Fórum Amapaense discutiu a Amazônia 4.0 no encerramento da programação, que aconteceu no período de 10 a 25 de junho, com palestras e debates.

Portal Amapá
Robério Nobre, quer mostrar que mesmo com as mudanças climáticas não pode haver um subdesenvolvimento. ( Irineu Ribeiro)

A contribuição para o aperfeiçoamento de políticas públicas foi o ponto principal da reunião do Fórum Amapaense de Mudanças Climáticas, que encerrou a programação do “Junho Verde”, onde foram debatidos assuntos como Amazônia 4.0 – A bioeconomia em favor do desenvolvimento da Amazônia, e as alternativas de desenvolvimento através da biodiversidade. O encontro, coordenado pela Secretaria de Estado do Meio Ambiente (Sema), contou com a participação de representantes governamentais e não governamentais.
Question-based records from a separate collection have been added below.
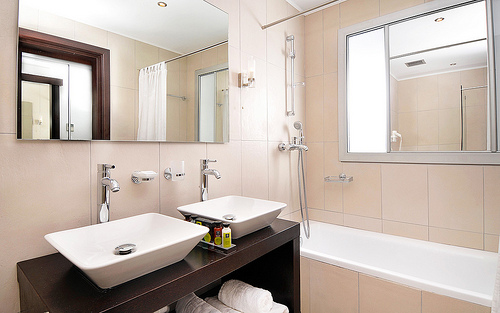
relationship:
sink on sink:
[176, 193, 288, 240] [176, 193, 288, 240]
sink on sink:
[44, 210, 210, 289] [176, 193, 288, 240]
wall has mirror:
[4, 9, 322, 235] [11, 1, 233, 140]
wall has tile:
[4, 9, 322, 235] [221, 145, 280, 193]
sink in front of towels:
[39, 216, 205, 285] [206, 288, 290, 313]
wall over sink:
[4, 9, 322, 235] [39, 216, 205, 285]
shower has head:
[273, 32, 332, 260] [281, 113, 308, 140]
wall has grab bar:
[4, 9, 322, 235] [317, 167, 362, 195]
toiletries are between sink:
[186, 218, 234, 253] [176, 193, 288, 240]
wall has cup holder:
[4, 9, 322, 235] [162, 163, 197, 184]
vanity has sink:
[12, 221, 306, 307] [176, 193, 288, 240]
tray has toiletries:
[184, 235, 235, 258] [186, 218, 234, 253]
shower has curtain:
[273, 32, 332, 260] [138, 66, 173, 146]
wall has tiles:
[4, 9, 322, 235] [380, 178, 499, 226]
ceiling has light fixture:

De acordo com o titular da Sema, Robério Nobre, o intuito é criar uma nova imagem para o fórum, e mostrar que mesmo com as mudanças climáticas não pode haver um subdesenvolvimento.

“As modificações do clima vêm para que possamos ter consciência de como realizar um processo de desenvolvimento que agregue uma responsabilidade ambiental, e é o que evidenciamos neste fórum”, destacou.

Um dos palestrantes do encontro, o biólogo Ismael Nobre, falou sobre as mudanças repentinas de clima na região amazônica.

“Existe uma transformação em curso no clima da Amazônia, e isso tem provocado secas e enchentes, mas, nós precisamos nos adaptar e seguir o processo em busca do desenvolvimento com equilíbrio, pois, um dos responsáveis pelas mudanças é o desmatamento, e, em seguida, as queimadas”, pontuou.

O encontro mostrou que nas últimas décadas, a Amazônia tem experimentado condições climáticas mais extremas, como o prolongamento da estação seca e de sua intensidade. Além disso, a precipitação ficou mais forte na estação chuvosa, mas diminuiu em média nas regiões sul e sudeste da bacia amazônica. Os estudos mostram que as ocorrências de secas e enchentes, antes registradas em intervalos de 20 anos, atualmente acontecem a cada 4 anos.

“Temos um resultado positivo de todas as atividades e ressaltamos que o meio ambiente é um dos caminhos para o desenvolvimento do Estado, e foi isso que mostramos nos diversos exercícios no decorrer do mês. Nosso objetivo foi mostrar que o meio ambiente necessita ser utilizado com responsabilidade, e, isso, nós fizemos”, finalizou.